▸ Data listing:

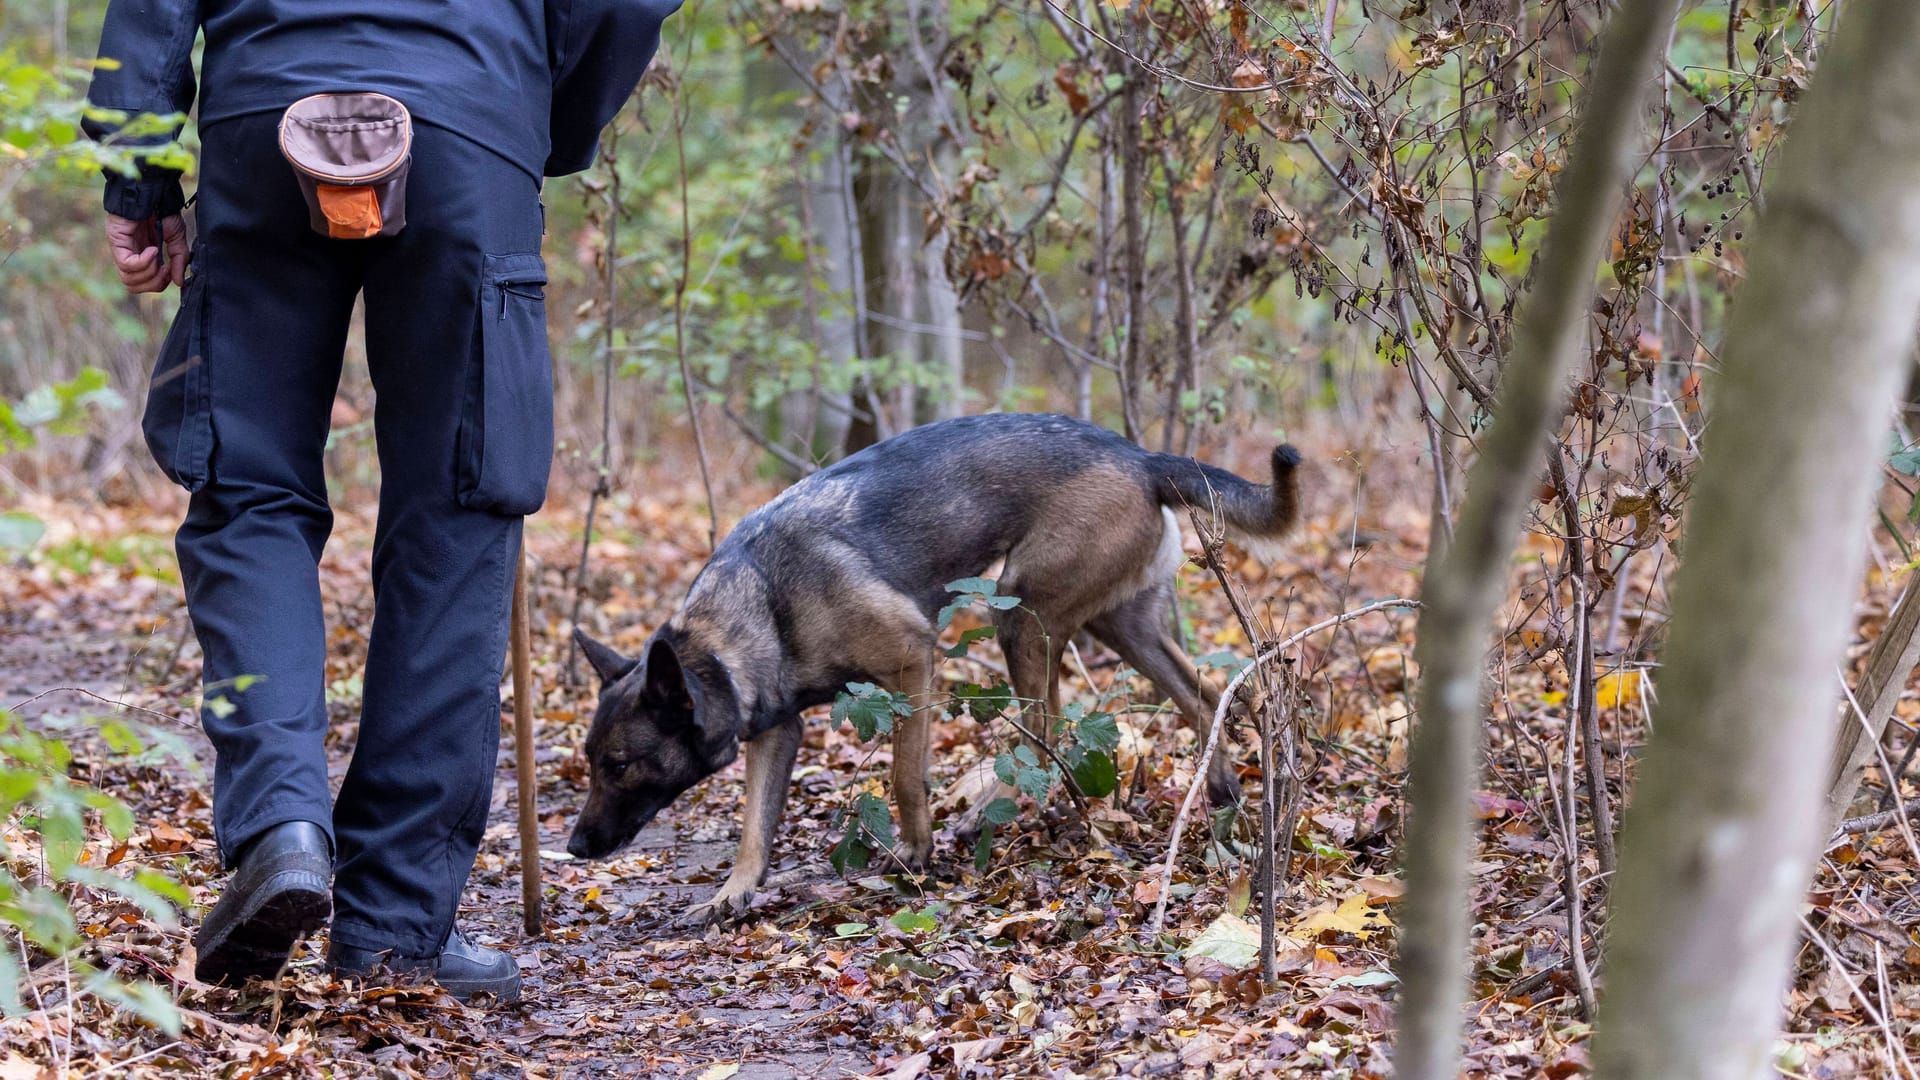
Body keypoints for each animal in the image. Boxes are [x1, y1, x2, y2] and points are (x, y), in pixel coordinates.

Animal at [560, 407, 1297, 922]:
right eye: (592, 763)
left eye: (619, 766)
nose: (573, 849)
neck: (752, 614)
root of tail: (1141, 456)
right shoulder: (775, 732)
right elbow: (753, 827)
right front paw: (733, 893)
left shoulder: (911, 662)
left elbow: (903, 776)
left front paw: (915, 853)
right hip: (1119, 625)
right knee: (1205, 698)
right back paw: (1223, 797)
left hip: (1021, 616)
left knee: (1045, 733)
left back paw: (988, 814)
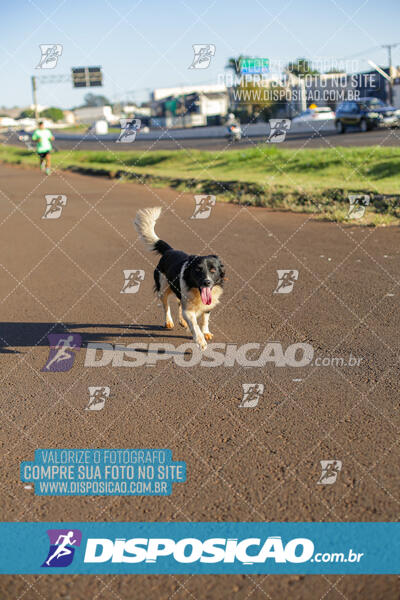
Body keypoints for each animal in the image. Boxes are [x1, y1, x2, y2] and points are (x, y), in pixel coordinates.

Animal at [133, 209, 223, 350]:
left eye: (213, 270)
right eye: (198, 270)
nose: (207, 282)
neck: (196, 291)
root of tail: (169, 251)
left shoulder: (207, 303)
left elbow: (205, 319)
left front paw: (206, 332)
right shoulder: (189, 309)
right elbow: (194, 325)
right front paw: (200, 341)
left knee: (179, 303)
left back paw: (182, 321)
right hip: (163, 288)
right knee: (166, 306)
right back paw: (168, 322)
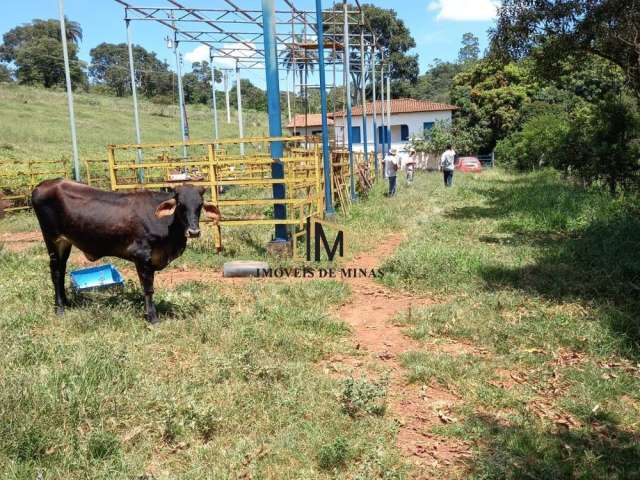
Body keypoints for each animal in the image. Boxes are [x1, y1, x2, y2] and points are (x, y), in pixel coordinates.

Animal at [31, 179, 221, 322]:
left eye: (200, 205)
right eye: (180, 204)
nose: (194, 232)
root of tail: (44, 184)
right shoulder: (141, 256)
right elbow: (148, 288)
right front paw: (152, 317)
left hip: (65, 242)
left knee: (62, 269)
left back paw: (67, 303)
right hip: (52, 239)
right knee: (56, 272)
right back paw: (60, 308)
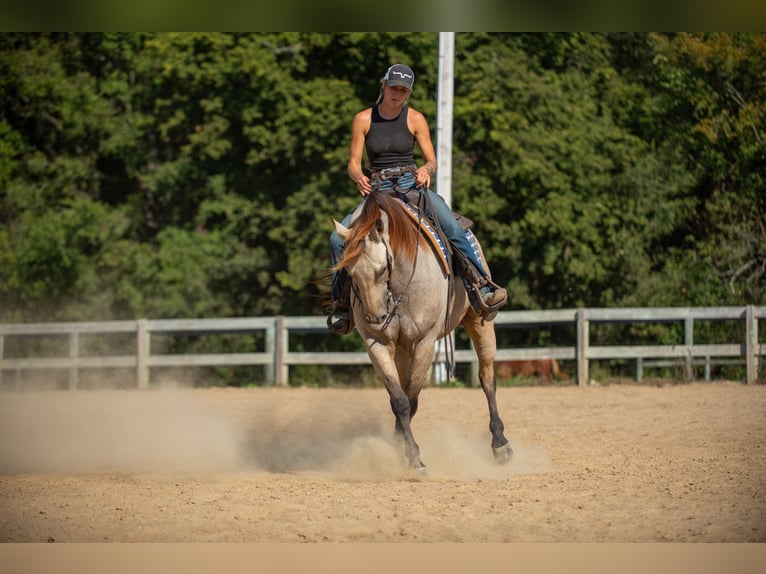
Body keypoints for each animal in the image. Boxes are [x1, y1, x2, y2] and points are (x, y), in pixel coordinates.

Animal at [332, 189, 512, 471]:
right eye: (348, 272)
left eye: (382, 269)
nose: (375, 318)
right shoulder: (377, 343)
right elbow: (399, 400)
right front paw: (406, 454)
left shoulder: (425, 342)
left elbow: (413, 400)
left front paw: (412, 456)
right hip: (402, 350)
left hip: (480, 321)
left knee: (487, 379)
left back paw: (500, 444)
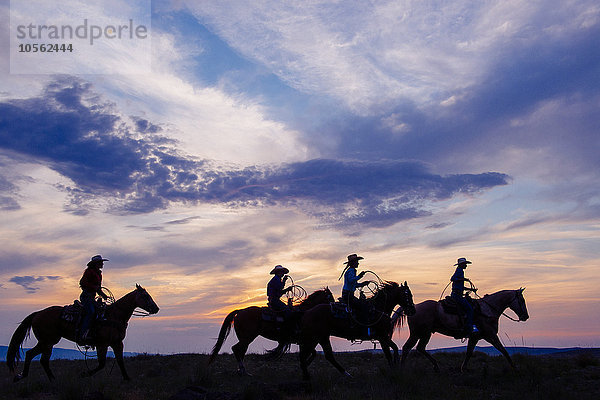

▸ What is needed:
When the string "back" appears in a line of the records above, that line is to be copied.

▸ Finished exercise:
right back paw: (1223, 797)
left back paw: (988, 814)
left back paw: (182, 321)
right back paw: (168, 322)
left back paw: (67, 303)
right back paw: (60, 308)
left back paw: (500, 444)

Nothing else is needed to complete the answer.